Notre système immunitaire en voit d’autres, tous les jours. "Il est stimulé en permanence par des millions d’antigènes qu’il rencontre dans son environnement", explique Sophie Lucas. "Il est conçu pour être capable, en permanence, de réagir à ces antigènes. Il ne faut pas redouter cette surstimulation du système immunitaire, cela n’a pas beaucoup de sens".

Pourquoi ne pas attendre un vaccin "Omicron" ?

Les firmes Pfizer et Moderna préparent une version de leur vaccin adaptée à Omicron. Pourquoi dès lors, ne pas attendre ? D’abord, parce qu’elles ne seront pas disponibles avant le printemps ou l’été. Ensuite, parce qu’on a constaté que les vaccins existants, développés sur la base de la version originale du virus restent efficaces, quel que soit le variant, contre les formes sévères. "Attendre est une prise de risque qui n’a aucune forme de justification", estime l’immunologiste Eric Muraille. "On sait que le boost a un impact sur la reconnaissance d’Omicron. Il protège raisonnablement contre ce variant-là. Donc, il peut être utilisé dès maintenant pour se protéger."

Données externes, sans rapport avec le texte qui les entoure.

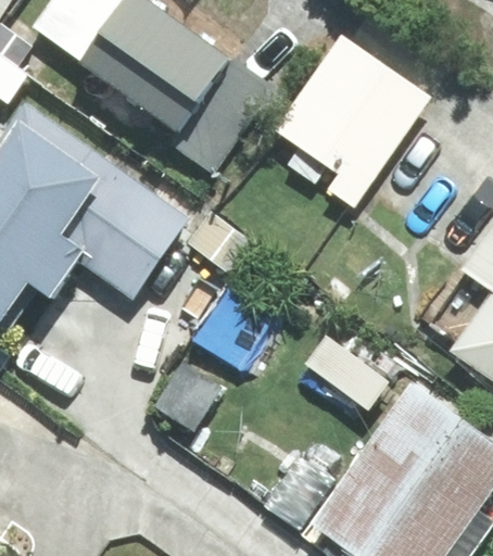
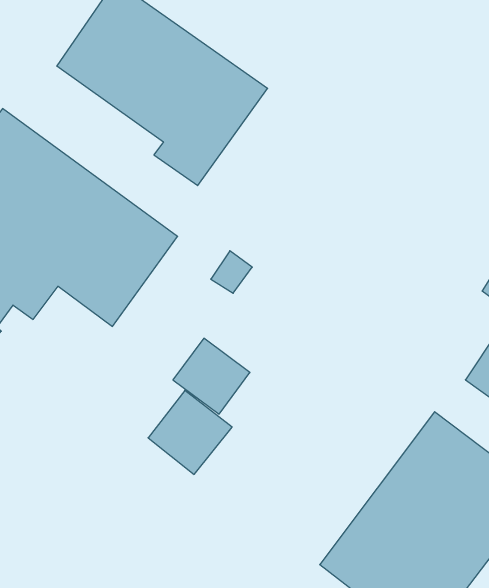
building: [273,34,428,205] -> none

On voit aujourd’hui, y compris pour les plus de 65 ans, que le booster rajoute une couche de protection supplémentaire contre les hospitalisations. On ne sait pas, par ailleurs, si les personnes infectées aujourd’hui par Omicron, ne le seront pas dans le futur par une autre souche, par exemple celui qu’on appelle déjà le "petit frère" d’Omicron, le sous-variant BA.2. C’est d’ailleurs ce qui s’est produit au Danemark.

Même si notre optimisme nous mène à penser qu’Omicron pourrait être le bout du tunnel, le réalisme prête aussi à anticiper que d’autres variants pourraient encore apparaître.

Enfin, pour des raisons pratiques, les centres de vaccination resteront ouverts probablement jusqu’à fin mars, et il sera plus facile d’obtenir sa 3e dose maintenant qu’une fois les centres fermés, même si cela sera toujours possible.

Ne pas jouer à Omicron

Il ne faut en tout cas recommander à personne de se faire infecter naturellement par Omicron pour espérer avoir une meilleure protection que la vaccination. Cela revient à jouer à la roulette russe quant aux risques d’hospitalisation.

A la différence du vaccin, l’infection entraîne un risque de formes sévères. L’immunité hybride, à savoir une exposition via l’infection, et une protection par les vaccins peut être intéressante. Mais dire que l’infection elle-même donne une meilleure immunité que le vaccin est de la désinformation. Car une exposition via un vaccin donne une quantité standardisée d’antigène, et non soumise à variabilité en fonction de l’intensité de l’infection.